‘It’s a fantastic time for plesiosaur research,’ they say.
A surprising discovery in Germany. 183 million years ago, a long-necked lizard, a plesiosaur, sank and ended up on the seabed that soon after became continental Europe. Since it was unearthed in 1978 in the south-west of the country, researchers have studied its perfectly preserved skeleton, but they have never been able to identify the species. Until now.
According to the Danish media outlet Videnskab, the result was historic: a species that had never been recorded before, a Plesionectes longicollum. Ida Bonnevier Wallstedt, a palaeontologist at the Natural History Museum of Denmark, says that plesiosaurs ‘were a large group of reptiles that lived in the sea at the same time as the dinosaurs’, approximately 203 million years ago, until the meteorite impact 66 million years ago.
In statements collected by the media, she asserts that ‘they lived in most parts of the world.’ Broadly speaking, she says, they can be divided into two groups: ‘those with short necks and large heads, and those with small heads and long necks.’ The plesionectes longicollum discussed in the new study was of the latter type.

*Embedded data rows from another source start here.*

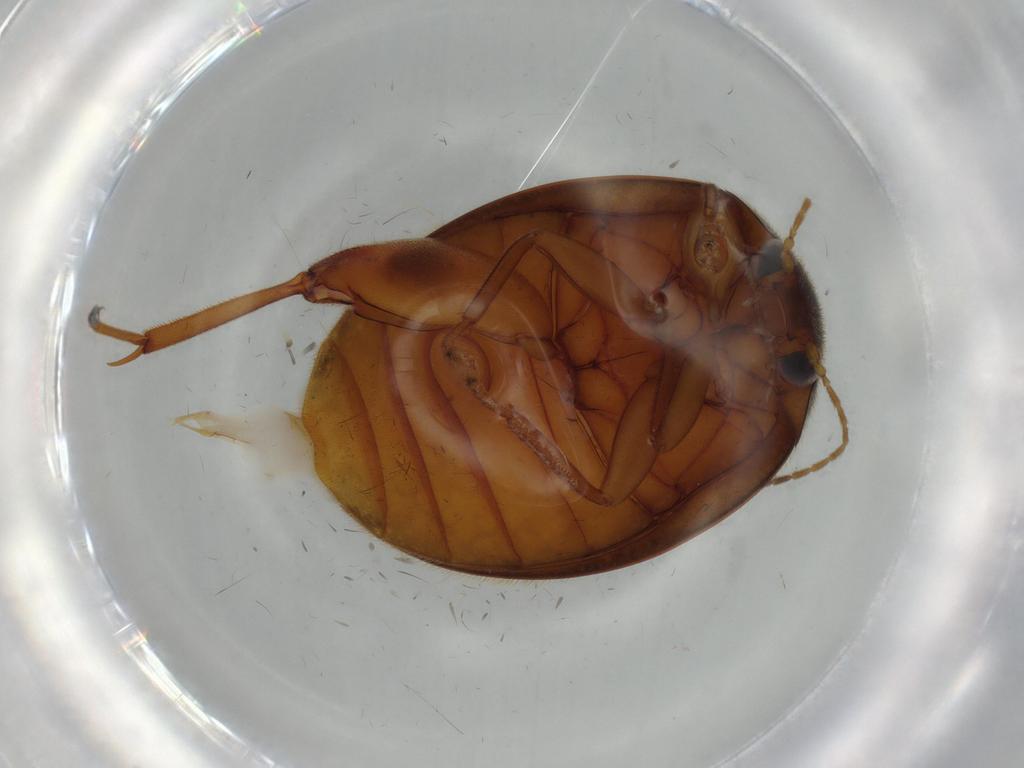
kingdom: Animalia
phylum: Arthropoda
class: Insecta
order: Coleoptera
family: Scirtidae
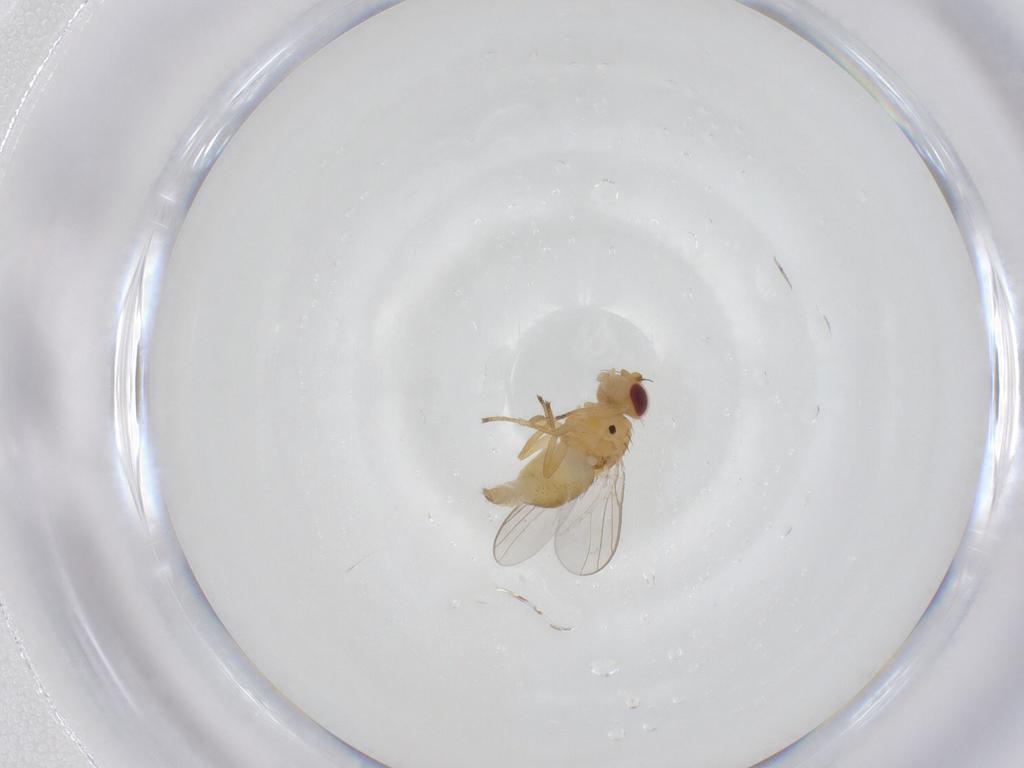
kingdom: Animalia
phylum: Arthropoda
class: Insecta
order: Diptera
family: Chloropidae
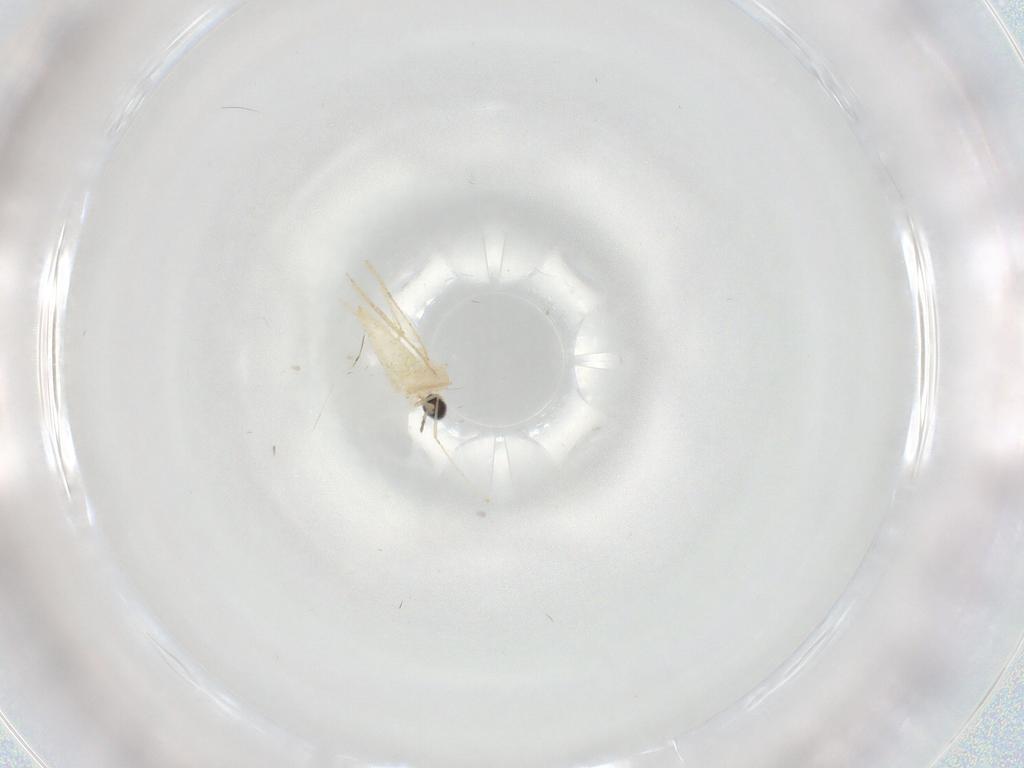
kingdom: Animalia
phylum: Arthropoda
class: Insecta
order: Diptera
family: Cecidomyiidae
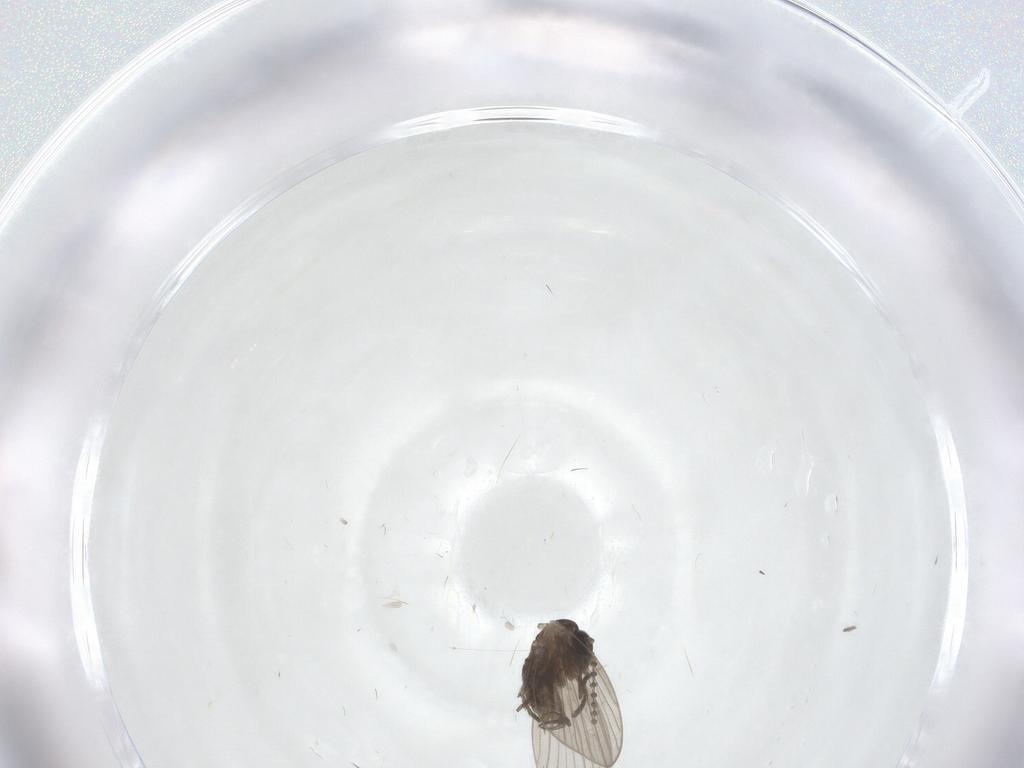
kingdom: Animalia
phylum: Arthropoda
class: Insecta
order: Diptera
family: Psychodidae
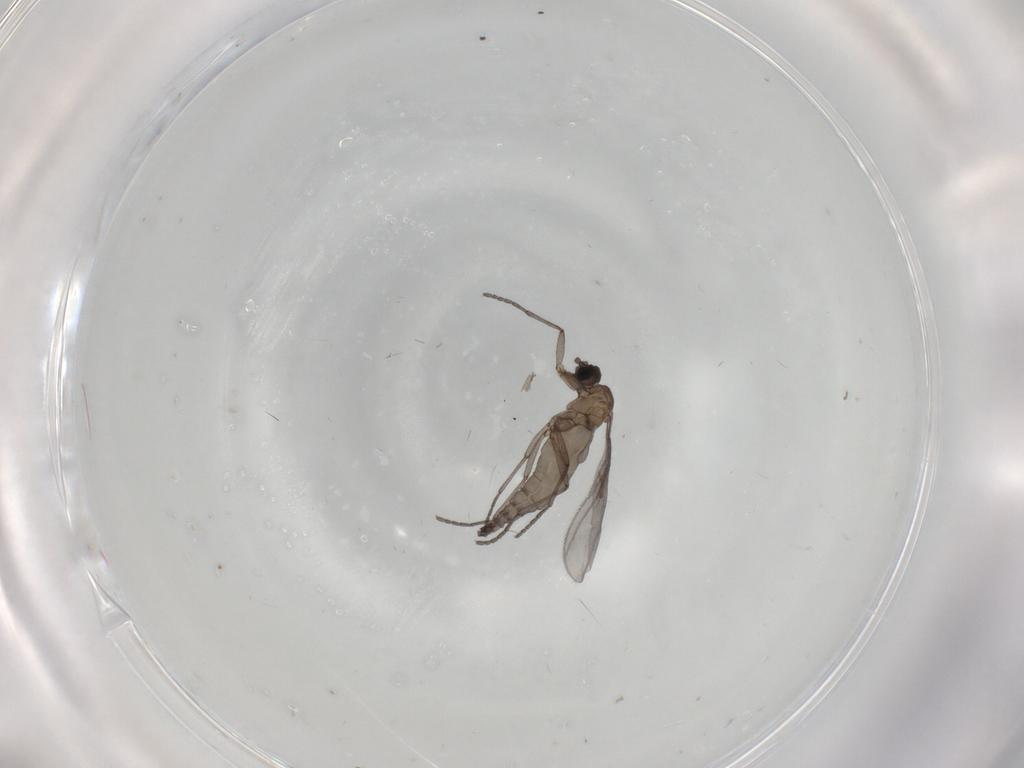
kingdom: Animalia
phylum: Arthropoda
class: Insecta
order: Diptera
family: Sciaridae
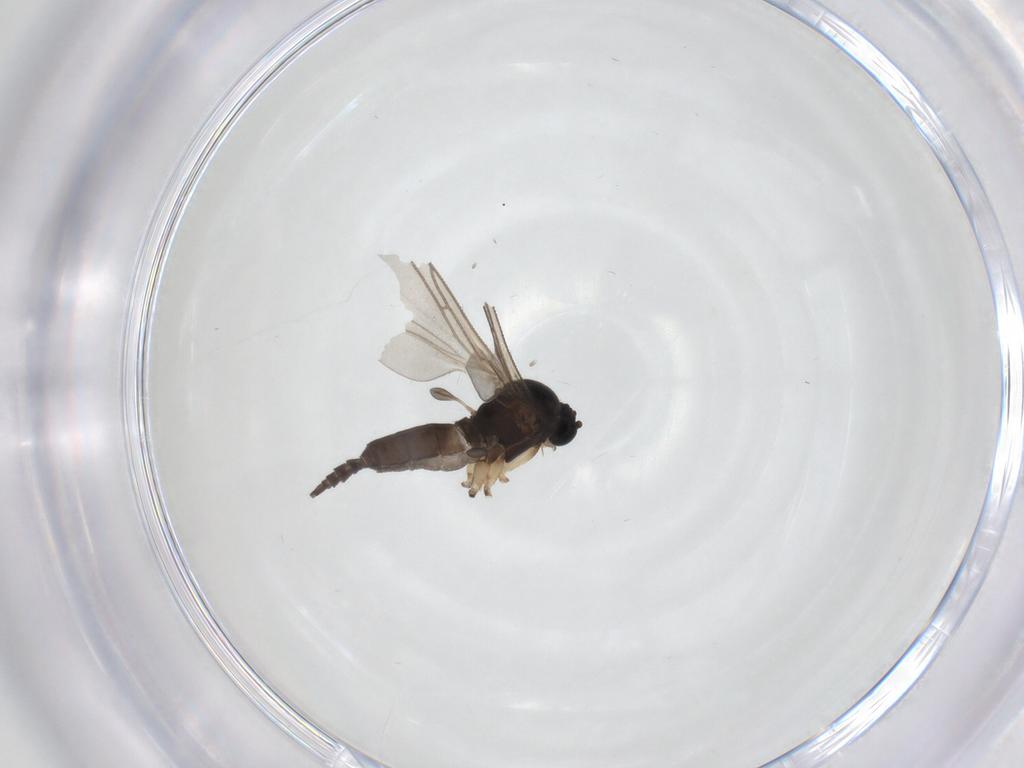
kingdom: Animalia
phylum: Arthropoda
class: Insecta
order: Diptera
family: Sciaridae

Bonnevier celebrates that ‘it’s a fantastic time for plesiosaur research.’ ‘In recent decades, we’ve really started to look more closely at the soft tissue in fossils: for example, petrified skin,’ he explains. ‘This gives us a completely different view of the life of these animals.’ Likewise, researchers are obtaining new tools to study fossils.
He also notes that the discovery would have been unthinkable ten years ago. Bonnevier believes that plesiosaurs are ‘too overshadowed by dinosaurs.’ ‘Popular culture is beginning to realise how fascinating different marine reptiles were, for example, with mosasaurs in the Jurassic World films,’ he concludes.